ON SUNDAY morning I listened to Radio Zealand host Chris Laidlaw talking to Bryan Gould, a retired New Zealand academic who was once a British Labour MP and contender for the leadership of the British Labour Party.
It wasn’t so much an interview as a meeting of minds. Mr Gould was holding forth on his favourite theme, the wickedness of free-market capitalism, and it became clear as the interview progressed that the two former Rhodes Scholars were kindred souls.

By the end, Laidlaw was murmuring in agreement and lamenting that the spirit of egalitarianism on which New Zealand was founded had been “sold down the river”. Hardtalk it wasn’t.
Laidlaw may not regard himself as being on the left, as he told this paper on Wednesday, but regular listeners will have formed their own conclusions about his leanings long ago.

Now it has been announced that he’s leaving the programme at the end of the year. He says it’s because he wants to devote his time to his local government work, but some will wonder whether Radio New Zealand, which has a new chief executive, has decided the Sunday morning programme can no longer ignore the charter requirement that it be editorially balanced.
If so, it’s not before time. Laidlaw is entitled to his political views, but the state broadcaster exists for, and is funded by, all New Zealanders – not just a cosy, left-leaning elite.

* * *

SHARIA LAW proponents advocate cutting off the hands as a penalty for theft, but the idea also has merit as a solution to a persistent problem afflicting television reporters.
One News glamour boys Jack Tame and Matt McLean are among the many young TV journalists who seem incapable of telling a story without making extravagant physical gestures to emphasise their point.
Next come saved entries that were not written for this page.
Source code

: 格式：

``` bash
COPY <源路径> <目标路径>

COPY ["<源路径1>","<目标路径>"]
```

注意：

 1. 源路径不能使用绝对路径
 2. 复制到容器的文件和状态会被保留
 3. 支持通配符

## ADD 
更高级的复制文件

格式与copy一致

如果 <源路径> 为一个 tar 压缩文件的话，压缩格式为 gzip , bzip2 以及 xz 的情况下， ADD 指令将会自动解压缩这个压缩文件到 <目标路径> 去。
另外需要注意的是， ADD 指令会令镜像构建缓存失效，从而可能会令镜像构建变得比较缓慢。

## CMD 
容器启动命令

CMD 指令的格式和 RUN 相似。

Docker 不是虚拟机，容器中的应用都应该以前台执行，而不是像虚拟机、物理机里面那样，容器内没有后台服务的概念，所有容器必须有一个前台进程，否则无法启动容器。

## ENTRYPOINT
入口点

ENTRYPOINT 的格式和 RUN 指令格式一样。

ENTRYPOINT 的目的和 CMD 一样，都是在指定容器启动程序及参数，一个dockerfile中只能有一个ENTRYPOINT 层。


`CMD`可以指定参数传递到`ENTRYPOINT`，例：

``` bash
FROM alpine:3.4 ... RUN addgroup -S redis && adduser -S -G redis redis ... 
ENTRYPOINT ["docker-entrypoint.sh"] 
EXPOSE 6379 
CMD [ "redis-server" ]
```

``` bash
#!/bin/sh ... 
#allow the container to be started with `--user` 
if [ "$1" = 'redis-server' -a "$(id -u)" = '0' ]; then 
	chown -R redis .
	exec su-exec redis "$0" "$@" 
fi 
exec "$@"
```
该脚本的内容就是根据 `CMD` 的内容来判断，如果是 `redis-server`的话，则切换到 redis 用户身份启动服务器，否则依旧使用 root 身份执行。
An even worse offender is Breakfast weather presenter Sam Wallace, who waves his arms around as if he were participating in a demented game of charades.
Having observed them closely, I have concluded they suffer from a disorder known as tardive dyskinesia. A common side-effect of anti-psychotic medication, this condition results in repetitive, involuntary body movements and is often seen in psychiatric patients.

Whatever drugs TVNZ is giving them, I suggest the treatment be discontinued immediately.

4 comments:

hughvane said...

You are a tad selective in your criticism of reporters' gestures. Add presenters into the mix, a la John Campbell, who looks like his shirt sleeves have ridden up his arms, and he's trying to shake them down again. Very much a BBC TV physical affectation also.

Brendan McNeill said...

Chris Laidlaw

A passable Allblack halfback, (forgive the pun) a forgettable broadcaster. His best interview was with Bob Jones. Bob was at his unrelenting best. He exposed Chris in the first 30 seconds of his interview as the weak broadcaster that he was, and then proceeded to trample over his preconceptions for the remainder of the interview.

I listened to it as we wound up the Takaka hill on the way back to Christchurch. It not only helped to make the journey enjoyable but reminded me of how much Radio NZ has failed to deliver a balanced perspective on life and politics in its weekend line up.

Hopefully Kim Hill takes the hint and follows Chris out the door, stage left.

rivoniaboy said...

Chris Laidlaw

At last we will now be spared our Sunday morning Communist Party broadcast.

Jigsaw said...

I am amazed that Chris Laidlaw is finally leaving RNZ, I thought that they had their jobs for life-they certainly act as if they do. I long ago gave up listening as he selected his interviewees and then gave them nice soft questions that made sure that their replies were just as he wanted them to be. I complained but never had reply of course.I heard the first part of his interview with Brian Gould as I quickly moved to another station-I thought that they would go well together!
The gestures that TV 'personalities' make had always annoyed me - Duncan Garner being one of the worst but apparenly that is the way that they are taught and I don't expect it to end anytime soon.